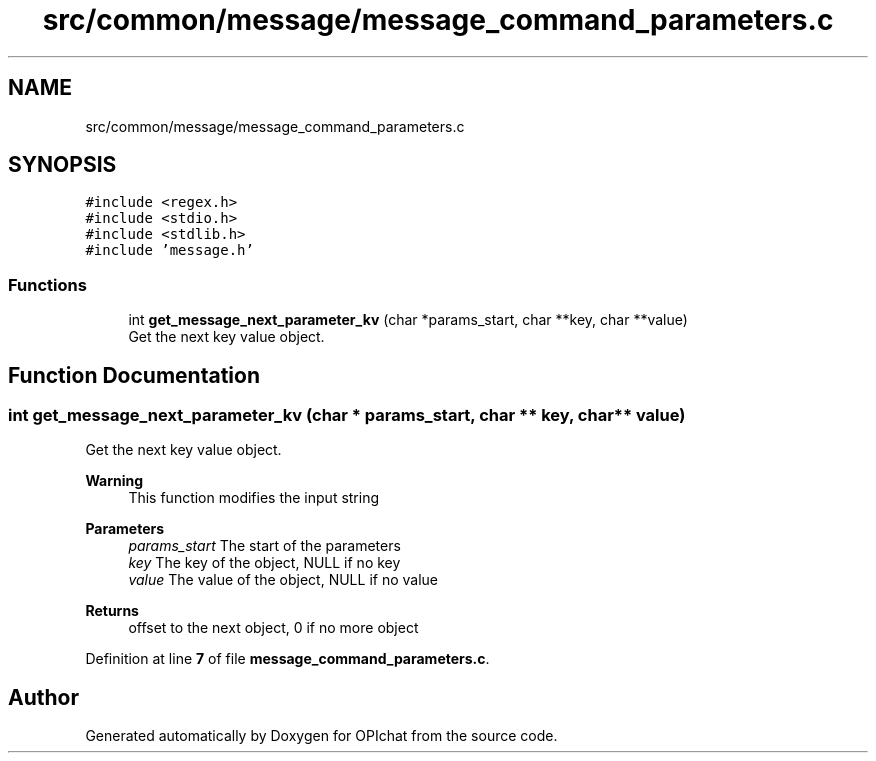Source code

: .TH "src/common/message/message_command_parameters.c" 3 "Wed Feb 9 2022" "OPIchat" \" -*- nroff -*-
.ad l
.nh
.SH NAME
src/common/message/message_command_parameters.c
.SH SYNOPSIS
.br
.PP
\fC#include <regex\&.h>\fP
.br
\fC#include <stdio\&.h>\fP
.br
\fC#include <stdlib\&.h>\fP
.br
\fC#include 'message\&.h'\fP
.br

.SS "Functions"

.in +1c
.ti -1c
.RI "int \fBget_message_next_parameter_kv\fP (char *params_start, char **key, char **value)"
.br
.RI "Get the next key value object\&. "
.in -1c
.SH "Function Documentation"
.PP 
.SS "int get_message_next_parameter_kv (char * params_start, char ** key, char ** value)"

.PP
Get the next key value object\&. 
.PP
\fBWarning\fP
.RS 4
This function modifies the input string
.RE
.PP
\fBParameters\fP
.RS 4
\fIparams_start\fP The start of the parameters 
.br
\fIkey\fP The key of the object, NULL if no key 
.br
\fIvalue\fP The value of the object, NULL if no value 
.RE
.PP
\fBReturns\fP
.RS 4
offset to the next object, 0 if no more object 
.RE
.PP

.PP
Definition at line \fB7\fP of file \fBmessage_command_parameters\&.c\fP\&.
.SH "Author"
.PP 
Generated automatically by Doxygen for OPIchat from the source code\&.
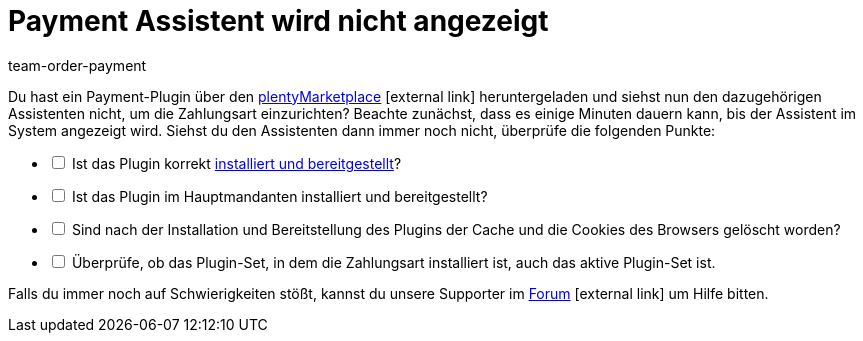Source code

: = Payment Assistent wird nicht angezeigt
:lang: de
:keywords: payment assistent, payment-assistent, Zahlungsassistent, Zahlung-Assistent
:position: 70
:url: payment/faq/fehlender-payment-assistent
:id: P7ZKQZK
:author: team-order-payment

Du hast ein Payment-Plugin über den link:https://marketplace.plentymarkets.com/plugins/payment/payment-integrationen[plentyMarketplace^]{nbsp}icon:external-link[] heruntergeladen und siehst nun den dazugehörigen Assistenten nicht, um die Zahlungsart einzurichten? Beachte zunächst, dass es einige Minuten dauern kann, bis der Assistent im System angezeigt wird. Siehst du den Assistenten dann immer noch nicht, überprüfe die folgenden Punkte:

[%interactive]
* [ ] Ist das Plugin korrekt <<plugins/hinzugefuegte-plugins-installieren#, installiert und bereitgestellt>>?
* [ ] Ist das Plugin im Hauptmandanten installiert und bereitgestellt?
* [ ] Sind nach der Installation und Bereitstellung des Plugins der Cache und die Cookies des Browsers gelöscht worden?
* [ ] Überprüfe, ob das Plugin-Set, in dem die Zahlungsart installiert ist, auch das aktive Plugin-Set ist.

Falls du immer noch auf Schwierigkeiten stößt, kannst du unsere Supporter im link:https://forum.plentymarkets.com/[Forum]{nbsp}icon:external-link[] um Hilfe bitten.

> **PROBLEM TO SOLVE**
Without the pictures, write out every entry precisely as it appears.

> **SOLUTION TO THIS TASK**
Source code

: .TH "src/common/message/message_command_parameters.c" 3 "Wed Feb 9 2022" "OPIchat" \" -*- nroff -*-
.ad l
.nh
.SH NAME
src/common/message/message_command_parameters.c
.SH SYNOPSIS
.br
.PP
\fC#include <regex\&.h>\fP
.br
\fC#include <stdio\&.h>\fP
.br
\fC#include <stdlib\&.h>\fP
.br
\fC#include 'message\&.h'\fP
.br

.SS "Functions"

.in +1c
.ti -1c
.RI "int \fBget_message_next_parameter_kv\fP (char *params_start, char **key, char **value)"
.br
.RI "Get the next key value object\&. "
.in -1c
.SH "Function Documentation"
.PP 
.SS "int get_message_next_parameter_kv (char * params_start, char ** key, char ** value)"

.PP
Get the next key value object\&. 
.PP
\fBWarning\fP
.RS 4
This function modifies the input string
.RE
.PP
\fBParameters\fP
.RS 4
\fIparams_start\fP The start of the parameters 
.br
\fIkey\fP The key of the object, NULL if no key 
.br
\fIvalue\fP The value of the object, NULL if no value 
.RE
.PP
\fBReturns\fP
.RS 4
offset to the next object, 0 if no more object 
.RE
.PP

.PP
Definition at line \fB7\fP of file \fBmessage_command_parameters\&.c\fP\&.
.SH "Author"
.PP 
Generated automatically by Doxygen for OPIchat from the source code\&.
Source code

: = Payment Assistent wird nicht angezeigt
:lang: de
:keywords: payment assistent, payment-assistent, Zahlungsassistent, Zahlung-Assistent
:position: 70
:url: payment/faq/fehlender-payment-assistent
:id: P7ZKQZK
:author: team-order-payment

Du hast ein Payment-Plugin über den link:https://marketplace.plentymarkets.com/plugins/payment/payment-integrationen[plentyMarketplace^]{nbsp}icon:external-link[] heruntergeladen und siehst nun den dazugehörigen Assistenten nicht, um die Zahlungsart einzurichten? Beachte zunächst, dass es einige Minuten dauern kann, bis der Assistent im System angezeigt wird. Siehst du den Assistenten dann immer noch nicht, überprüfe die folgenden Punkte:

[%interactive]
* [ ] Ist das Plugin korrekt <<plugins/hinzugefuegte-plugins-installieren#, installiert und bereitgestellt>>?
* [ ] Ist das Plugin im Hauptmandanten installiert und bereitgestellt?
* [ ] Sind nach der Installation und Bereitstellung des Plugins der Cache und die Cookies des Browsers gelöscht worden?
* [ ] Überprüfe, ob das Plugin-Set, in dem die Zahlungsart installiert ist, auch das aktive Plugin-Set ist.

Falls du immer noch auf Schwierigkeiten stößt, kannst du unsere Supporter im link:https://forum.plentymarkets.com/[Forum]{nbsp}icon:external-link[] um Hilfe bitten.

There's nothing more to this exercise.